Stored data entries:
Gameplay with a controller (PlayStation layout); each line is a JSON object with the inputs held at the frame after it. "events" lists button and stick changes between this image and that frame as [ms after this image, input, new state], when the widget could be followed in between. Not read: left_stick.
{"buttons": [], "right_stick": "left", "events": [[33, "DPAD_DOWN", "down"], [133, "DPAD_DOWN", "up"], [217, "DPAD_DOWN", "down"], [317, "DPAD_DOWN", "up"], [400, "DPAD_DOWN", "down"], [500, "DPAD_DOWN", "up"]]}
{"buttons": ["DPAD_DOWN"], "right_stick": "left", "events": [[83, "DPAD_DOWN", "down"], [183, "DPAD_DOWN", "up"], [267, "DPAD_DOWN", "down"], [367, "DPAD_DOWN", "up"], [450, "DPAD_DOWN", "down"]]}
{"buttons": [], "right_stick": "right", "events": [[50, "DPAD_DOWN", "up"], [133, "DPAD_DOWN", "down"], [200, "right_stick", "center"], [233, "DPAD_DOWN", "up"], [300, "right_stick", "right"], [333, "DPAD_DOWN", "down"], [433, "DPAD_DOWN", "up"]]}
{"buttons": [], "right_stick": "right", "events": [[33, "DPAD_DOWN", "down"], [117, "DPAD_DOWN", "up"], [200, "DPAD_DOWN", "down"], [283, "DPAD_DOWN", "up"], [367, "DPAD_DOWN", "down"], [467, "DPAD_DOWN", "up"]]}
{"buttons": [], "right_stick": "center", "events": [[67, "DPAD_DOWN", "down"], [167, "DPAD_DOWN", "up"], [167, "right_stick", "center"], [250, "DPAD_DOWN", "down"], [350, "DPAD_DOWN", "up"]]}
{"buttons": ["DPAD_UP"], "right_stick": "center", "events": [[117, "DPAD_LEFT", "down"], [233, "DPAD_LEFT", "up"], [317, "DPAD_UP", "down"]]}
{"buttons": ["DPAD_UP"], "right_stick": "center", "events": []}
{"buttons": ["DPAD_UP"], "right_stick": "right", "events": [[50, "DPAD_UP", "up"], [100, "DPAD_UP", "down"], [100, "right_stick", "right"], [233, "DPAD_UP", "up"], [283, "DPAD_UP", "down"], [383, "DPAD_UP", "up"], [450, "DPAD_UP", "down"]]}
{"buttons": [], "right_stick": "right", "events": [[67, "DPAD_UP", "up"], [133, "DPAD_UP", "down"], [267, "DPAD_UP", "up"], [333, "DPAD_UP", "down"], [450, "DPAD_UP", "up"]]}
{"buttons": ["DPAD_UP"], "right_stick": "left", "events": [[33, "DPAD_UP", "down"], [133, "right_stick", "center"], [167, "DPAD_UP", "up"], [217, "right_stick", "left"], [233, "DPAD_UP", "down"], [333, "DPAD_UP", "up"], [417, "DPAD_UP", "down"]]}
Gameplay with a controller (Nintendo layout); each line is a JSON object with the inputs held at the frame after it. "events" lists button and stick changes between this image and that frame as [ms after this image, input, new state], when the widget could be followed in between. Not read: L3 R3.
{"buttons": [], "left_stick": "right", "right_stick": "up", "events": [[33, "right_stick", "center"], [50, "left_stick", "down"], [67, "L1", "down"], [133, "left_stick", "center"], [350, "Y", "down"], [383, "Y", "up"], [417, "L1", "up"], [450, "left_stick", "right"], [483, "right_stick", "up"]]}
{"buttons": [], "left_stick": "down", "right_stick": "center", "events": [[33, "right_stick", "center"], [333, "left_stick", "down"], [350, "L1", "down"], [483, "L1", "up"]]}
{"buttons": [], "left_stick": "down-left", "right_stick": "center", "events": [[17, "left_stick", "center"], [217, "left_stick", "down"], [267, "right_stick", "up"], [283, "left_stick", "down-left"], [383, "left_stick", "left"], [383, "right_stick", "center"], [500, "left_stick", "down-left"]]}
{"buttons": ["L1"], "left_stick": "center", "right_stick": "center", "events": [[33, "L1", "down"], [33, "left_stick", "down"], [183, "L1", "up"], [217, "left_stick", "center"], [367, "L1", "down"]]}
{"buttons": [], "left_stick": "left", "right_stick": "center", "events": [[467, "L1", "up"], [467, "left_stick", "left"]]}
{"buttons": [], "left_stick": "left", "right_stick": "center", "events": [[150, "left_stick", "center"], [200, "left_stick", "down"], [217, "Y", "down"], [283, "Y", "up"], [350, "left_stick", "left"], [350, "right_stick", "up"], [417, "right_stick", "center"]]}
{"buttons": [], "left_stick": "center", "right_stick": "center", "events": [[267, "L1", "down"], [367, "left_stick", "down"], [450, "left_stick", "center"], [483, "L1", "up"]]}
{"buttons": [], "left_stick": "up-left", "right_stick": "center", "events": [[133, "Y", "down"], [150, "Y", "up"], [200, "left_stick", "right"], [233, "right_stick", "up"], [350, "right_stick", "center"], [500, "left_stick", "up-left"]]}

Assignment:
The records above are to be printed out again exactly, without omission.

Response to the task:
Gameplay with a controller (PlayStation layout); each line is a JSON object with the inputs held at the frame after it. "events" lists button and stick changes between this image and that frame as [ms after this image, input, new state], when the widget could be followed in between. Not read: left_stick.
{"buttons": [], "right_stick": "left", "events": [[33, "DPAD_DOWN", "down"], [133, "DPAD_DOWN", "up"], [217, "DPAD_DOWN", "down"], [317, "DPAD_DOWN", "up"], [400, "DPAD_DOWN", "down"], [500, "DPAD_DOWN", "up"]]}
{"buttons": ["DPAD_DOWN"], "right_stick": "left", "events": [[83, "DPAD_DOWN", "down"], [183, "DPAD_DOWN", "up"], [267, "DPAD_DOWN", "down"], [367, "DPAD_DOWN", "up"], [450, "DPAD_DOWN", "down"]]}
{"buttons": [], "right_stick": "right", "events": [[50, "DPAD_DOWN", "up"], [133, "DPAD_DOWN", "down"], [200, "right_stick", "center"], [233, "DPAD_DOWN", "up"], [300, "right_stick", "right"], [333, "DPAD_DOWN", "down"], [433, "DPAD_DOWN", "up"]]}
{"buttons": [], "right_stick": "right", "events": [[33, "DPAD_DOWN", "down"], [117, "DPAD_DOWN", "up"], [200, "DPAD_DOWN", "down"], [283, "DPAD_DOWN", "up"], [367, "DPAD_DOWN", "down"], [467, "DPAD_DOWN", "up"]]}
{"buttons": [], "right_stick": "center", "events": [[67, "DPAD_DOWN", "down"], [167, "DPAD_DOWN", "up"], [167, "right_stick", "center"], [250, "DPAD_DOWN", "down"], [350, "DPAD_DOWN", "up"]]}
{"buttons": ["DPAD_UP"], "right_stick": "center", "events": [[117, "DPAD_LEFT", "down"], [233, "DPAD_LEFT", "up"], [317, "DPAD_UP", "down"]]}
{"buttons": ["DPAD_UP"], "right_stick": "center", "events": []}
{"buttons": ["DPAD_UP"], "right_stick": "right", "events": [[50, "DPAD_UP", "up"], [100, "DPAD_UP", "down"], [100, "right_stick", "right"], [233, "DPAD_UP", "up"], [283, "DPAD_UP", "down"], [383, "DPAD_UP", "up"], [450, "DPAD_UP", "down"]]}
{"buttons": [], "right_stick": "right", "events": [[67, "DPAD_UP", "up"], [133, "DPAD_UP", "down"], [267, "DPAD_UP", "up"], [333, "DPAD_UP", "down"], [450, "DPAD_UP", "up"]]}
{"buttons": ["DPAD_UP"], "right_stick": "left", "events": [[33, "DPAD_UP", "down"], [133, "right_stick", "center"], [167, "DPAD_UP", "up"], [217, "right_stick", "left"], [233, "DPAD_UP", "down"], [333, "DPAD_UP", "up"], [417, "DPAD_UP", "down"]]}
Gameplay with a controller (Nintendo layout); each line is a JSON object with the inputs held at the frame after it. "events" lists button and stick changes between this image and that frame as [ms after this image, input, new state], when the widget could be followed in between. Not read: L3 R3.
{"buttons": [], "left_stick": "right", "right_stick": "up", "events": [[33, "right_stick", "center"], [50, "left_stick", "down"], [67, "L1", "down"], [133, "left_stick", "center"], [350, "Y", "down"], [383, "Y", "up"], [417, "L1", "up"], [450, "left_stick", "right"], [483, "right_stick", "up"]]}
{"buttons": [], "left_stick": "down", "right_stick": "center", "events": [[33, "right_stick", "center"], [333, "left_stick", "down"], [350, "L1", "down"], [483, "L1", "up"]]}
{"buttons": [], "left_stick": "down-left", "right_stick": "center", "events": [[17, "left_stick", "center"], [217, "left_stick", "down"], [267, "right_stick", "up"], [283, "left_stick", "down-left"], [383, "left_stick", "left"], [383, "right_stick", "center"], [500, "left_stick", "down-left"]]}
{"buttons": ["L1"], "left_stick": "center", "right_stick": "center", "events": [[33, "L1", "down"], [33, "left_stick", "down"], [183, "L1", "up"], [217, "left_stick", "center"], [367, "L1", "down"]]}
{"buttons": [], "left_stick": "left", "right_stick": "center", "events": [[467, "L1", "up"], [467, "left_stick", "left"]]}
{"buttons": [], "left_stick": "left", "right_stick": "center", "events": [[150, "left_stick", "center"], [200, "left_stick", "down"], [217, "Y", "down"], [283, "Y", "up"], [350, "left_stick", "left"], [350, "right_stick", "up"], [417, "right_stick", "center"]]}
{"buttons": [], "left_stick": "center", "right_stick": "center", "events": [[267, "L1", "down"], [367, "left_stick", "down"], [450, "left_stick", "center"], [483, "L1", "up"]]}
{"buttons": [], "left_stick": "up-left", "right_stick": "center", "events": [[133, "Y", "down"], [150, "Y", "up"], [200, "left_stick", "right"], [233, "right_stick", "up"], [350, "right_stick", "center"], [500, "left_stick", "up-left"]]}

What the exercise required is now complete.